The conclusion is based on the conception that the first - exercise prevents illness - is the reason for the correlation. Information indicating that one of the other relationships is the actual reason would weaken the support for the conclusion.

OK, now let's consider answer choice (D).

D. Recent studies have debunked the conventional wisdom that aerobic exercise is an effective preventer of heart disease.

This choice doesn't give us much useful information. The conclusion is that exercise prevents respiratory illness. The fact that it does not prevent heart disease (a suspect "fact" by the way), does not indicate that it does not prevent respiratory illness. In fact, the argument provides some evidence, the correlation, that exercise does prevent respiratory illness, and this choice does not weaken the support that that evidence provides for the conclusion. I mean, MAYBE we could make the case that, if aerobic exercise does not prevent heart disease, we should question the truth of the idea that it prevents respiratory illness, but really, that case is not very strong.
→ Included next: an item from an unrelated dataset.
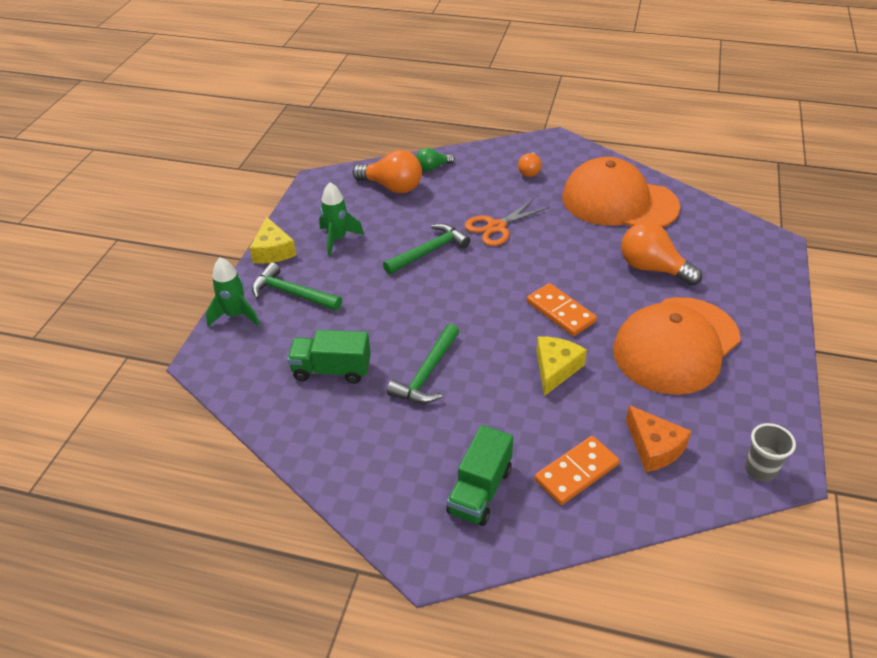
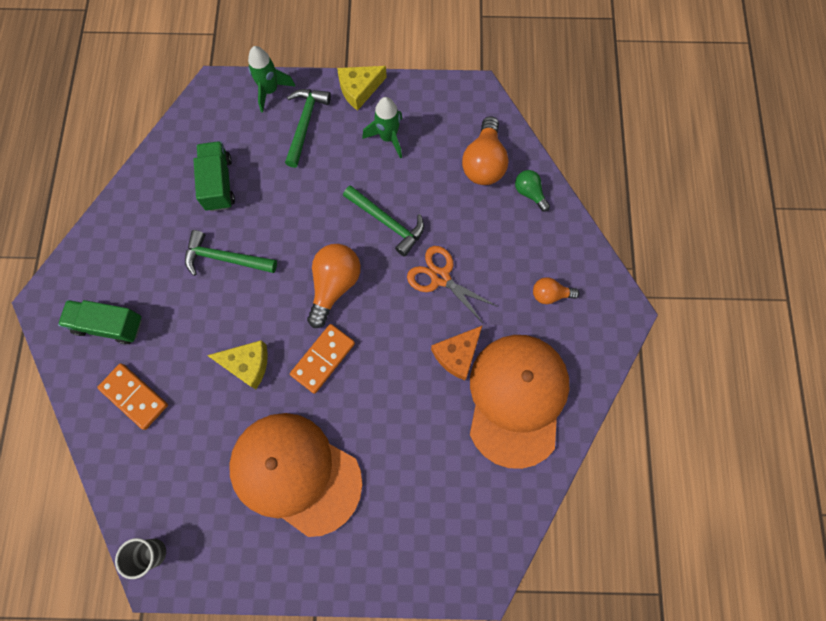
camera: 75 degrees right, 30 degrees up
(652, 268) = (407, 443): orange light bulb -> orange light bulb (334, 285)
(654, 447) = (167, 459): orange cheese -> orange cheese (457, 354)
Now, let's consider choice (C).

C. People with respiratory illnesses are generally told by doctors that they must limit or cease their aerobic exercise routines.

This is interesting, because it provides an alternative explanation for the correlation. This choice gives us reason to believe that, rather than exercise prevents respiratory illness, respiratory illness causes people not to exercise. By providing a clear reason to believe that the reason for the correlation is different from the conception upon which the conclusion of the argument is based, this choice provides a reason to believe that the conclusion may be incorrect.

Thus, choice (C) definitely weakens the argument and is, therefore, a solid OA.